El sonido que había comenzado como un eco lejano, volvió a oírse. El silbido. Esta vez más cercano, más persistente. Me detuve en seco, levantando una mano para indicar a los demás que hicieran lo mismo. El sonido, agudo y perturbador, parecía perforar el ambiente como un dardo, y al mismo tiempo se clavaba en mis pensamientos, vibrando dentro de mi cráneo. Tenía algo de irreal, como si viniera de dentro de nosotros, una frecuencia que resonaba en lo más profundo de la mente.

—Ahí está de nuevo... —murmuró Camacho. Aunque estaba oscuro, podía notar la palidez de su rostro. Sus ojos, abiertos de par en par, reflejaban el miedo que todos sentíamos pero que ninguno quería admitir.

El Tunche.

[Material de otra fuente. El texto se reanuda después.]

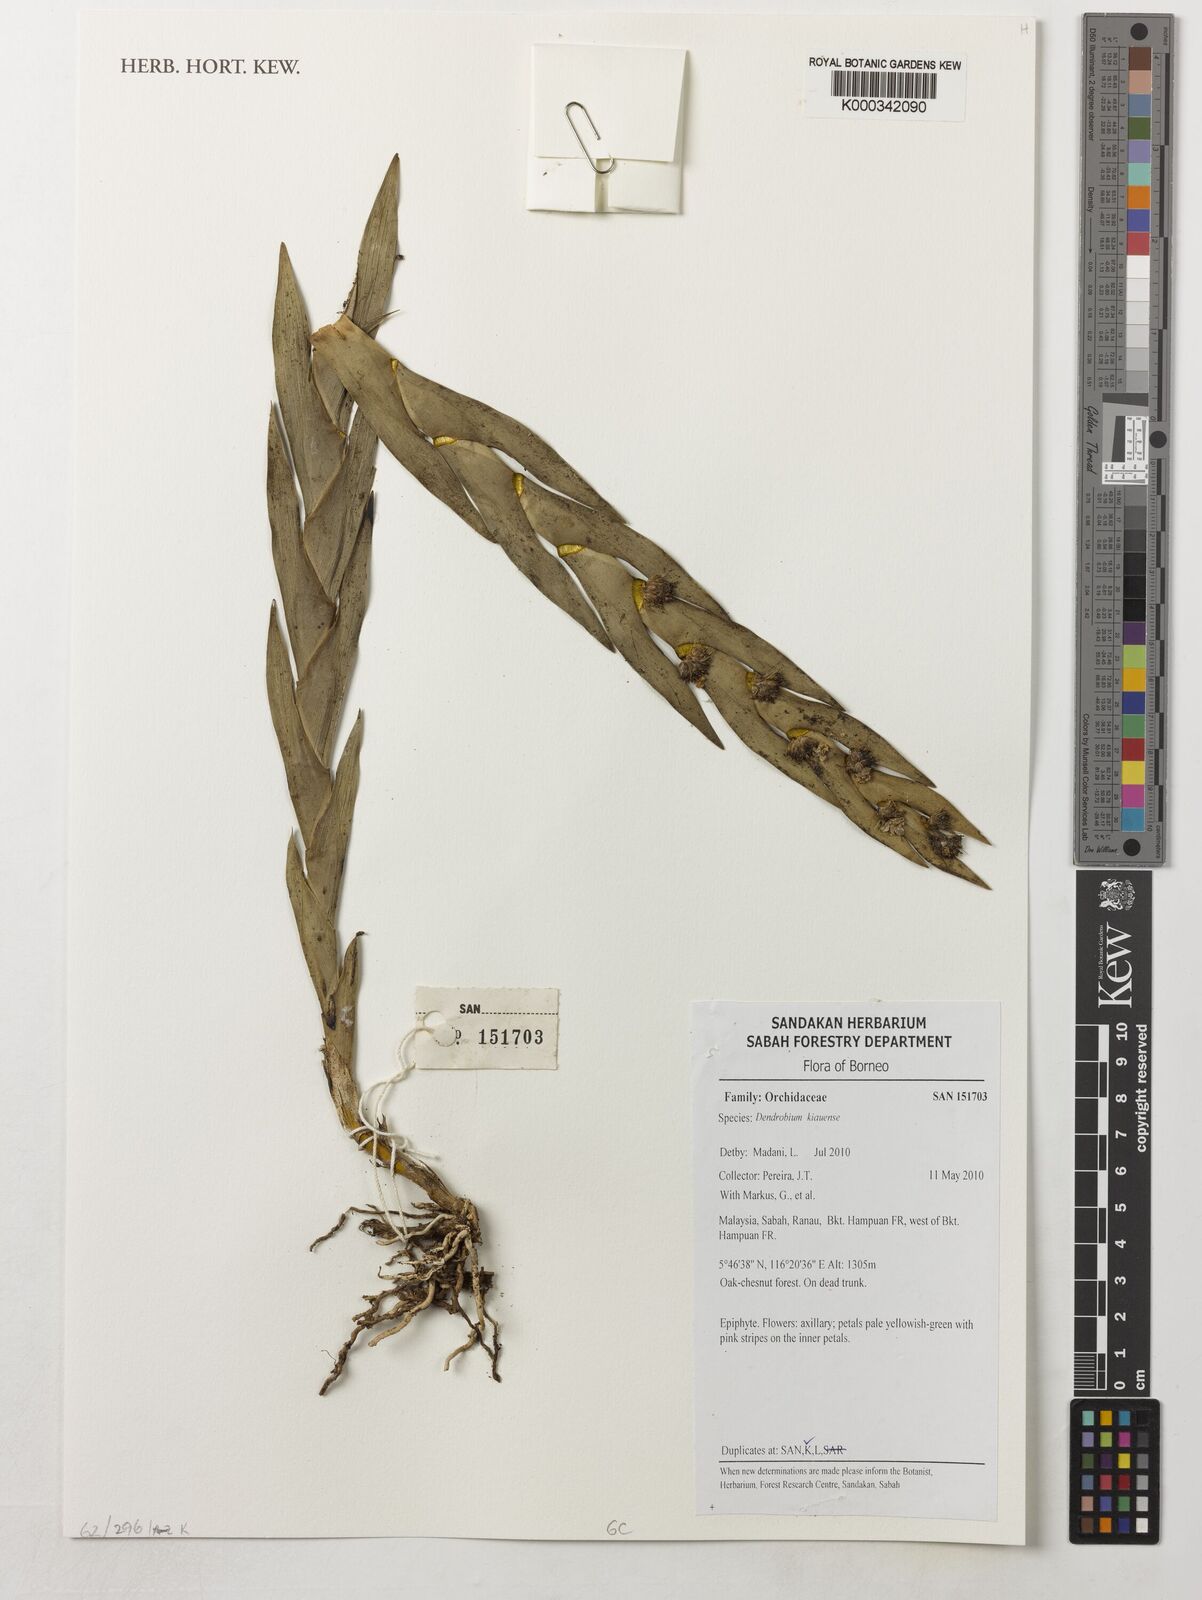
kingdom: Plantae
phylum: Tracheophyta
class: Liliopsida
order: Asparagales
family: Orchidaceae
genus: Dendrobium
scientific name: Dendrobium kiauense
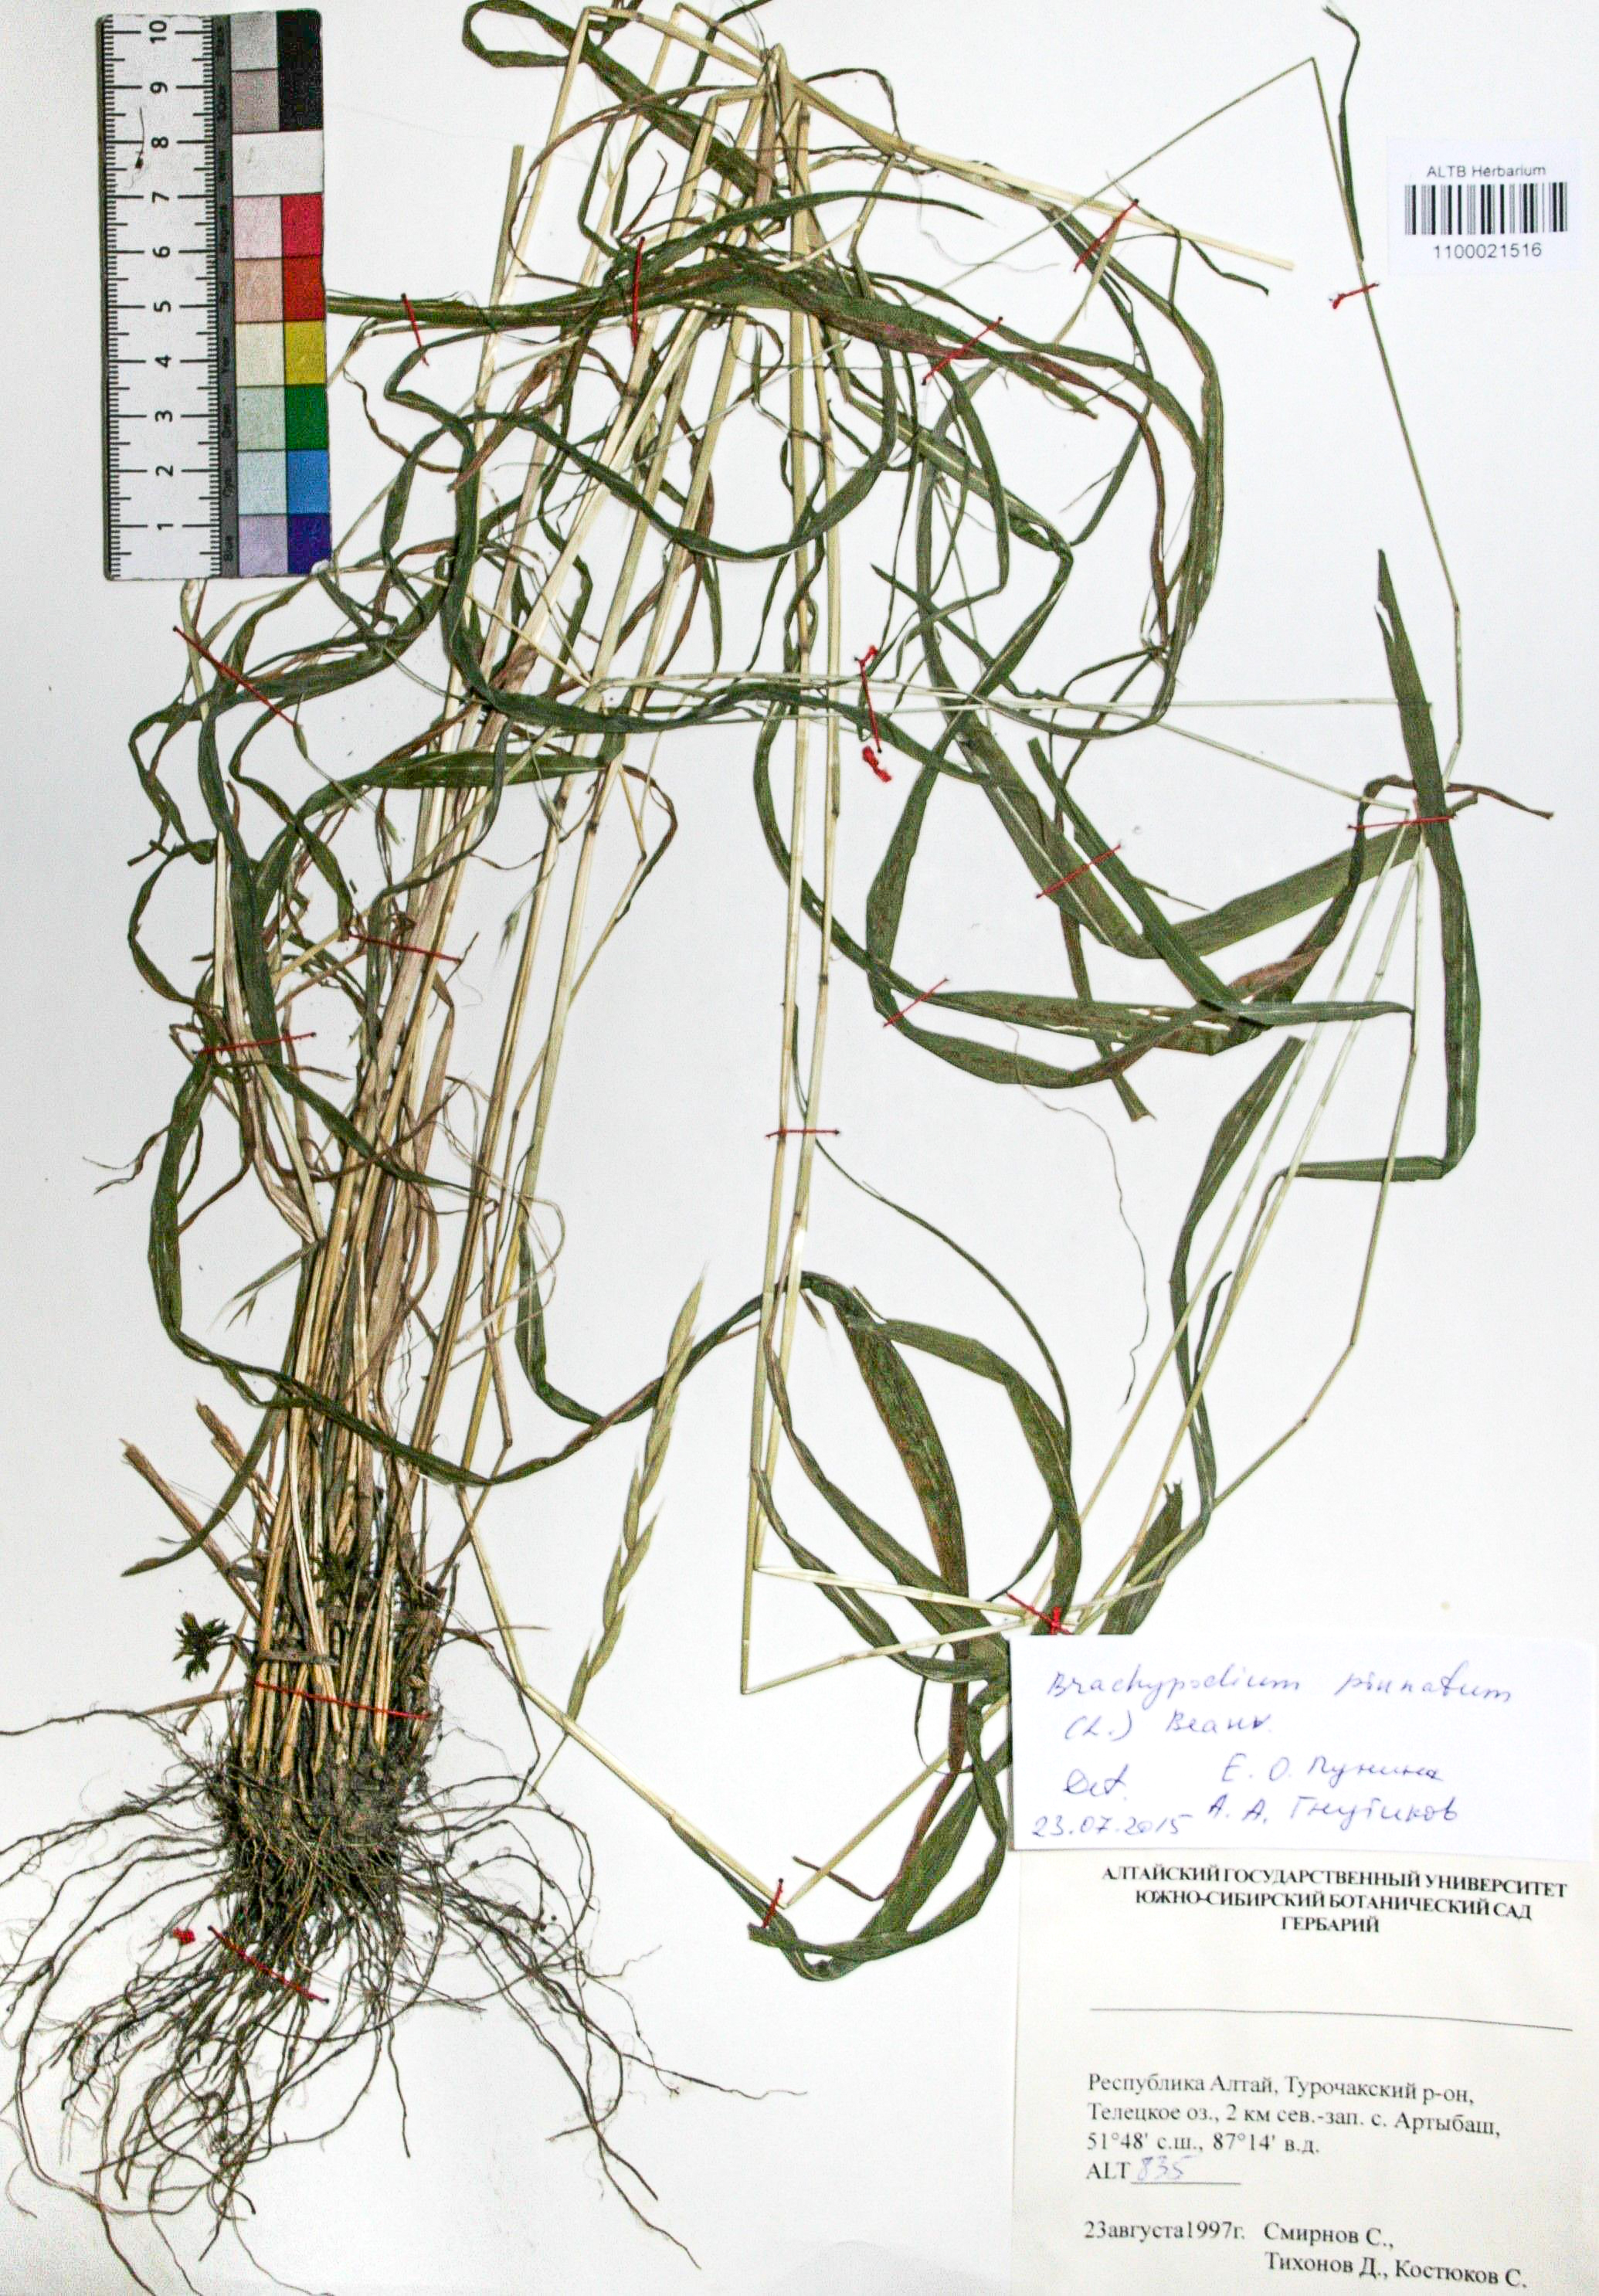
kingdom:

Era lo único en lo que podía pensar. No habíamos visto nada, no había pruebas concretas, pero los antiguos rumores de la selva estaban allí, encarnándose en cada latido de ese maldito silbido. Sabía que no era un simple sonido de la naturaleza. Era más que eso. Algo sobrenatural acechaba entre los árboles.

—Sigan avanzando —ordené, forzando mis palabras a salir con firmeza, aunque yo mismo ya no creía en ellas.

Mis hombres no se atrevieron a desafiar la orden, pero sus cuerpos delataban la creciente ansiedad. Con el silbido resonando en nuestras cabezas y la selva cerrándose alrededor, todo parecía tener un nuevo y aterrador significado.

Aceleramos el paso. Sentía un frío profundo en el pecho, no causado por el aire húmedo de la selva, sino por el miedo. ¿Cuánto más podríamos aguantar? Cada mirada que lanzaba a mis hombres me decía lo que ya sabía: no estábamos preparados para lo que fuera que nos estaba esperando. Las historias, esas que había desestimado como supersticiones y cuentos para asustar a los niños, empezaban a tomar una forma demasiado real. Nadie decía nada, pero todos lo sentíamos. Algo nos observaba, y no era humano.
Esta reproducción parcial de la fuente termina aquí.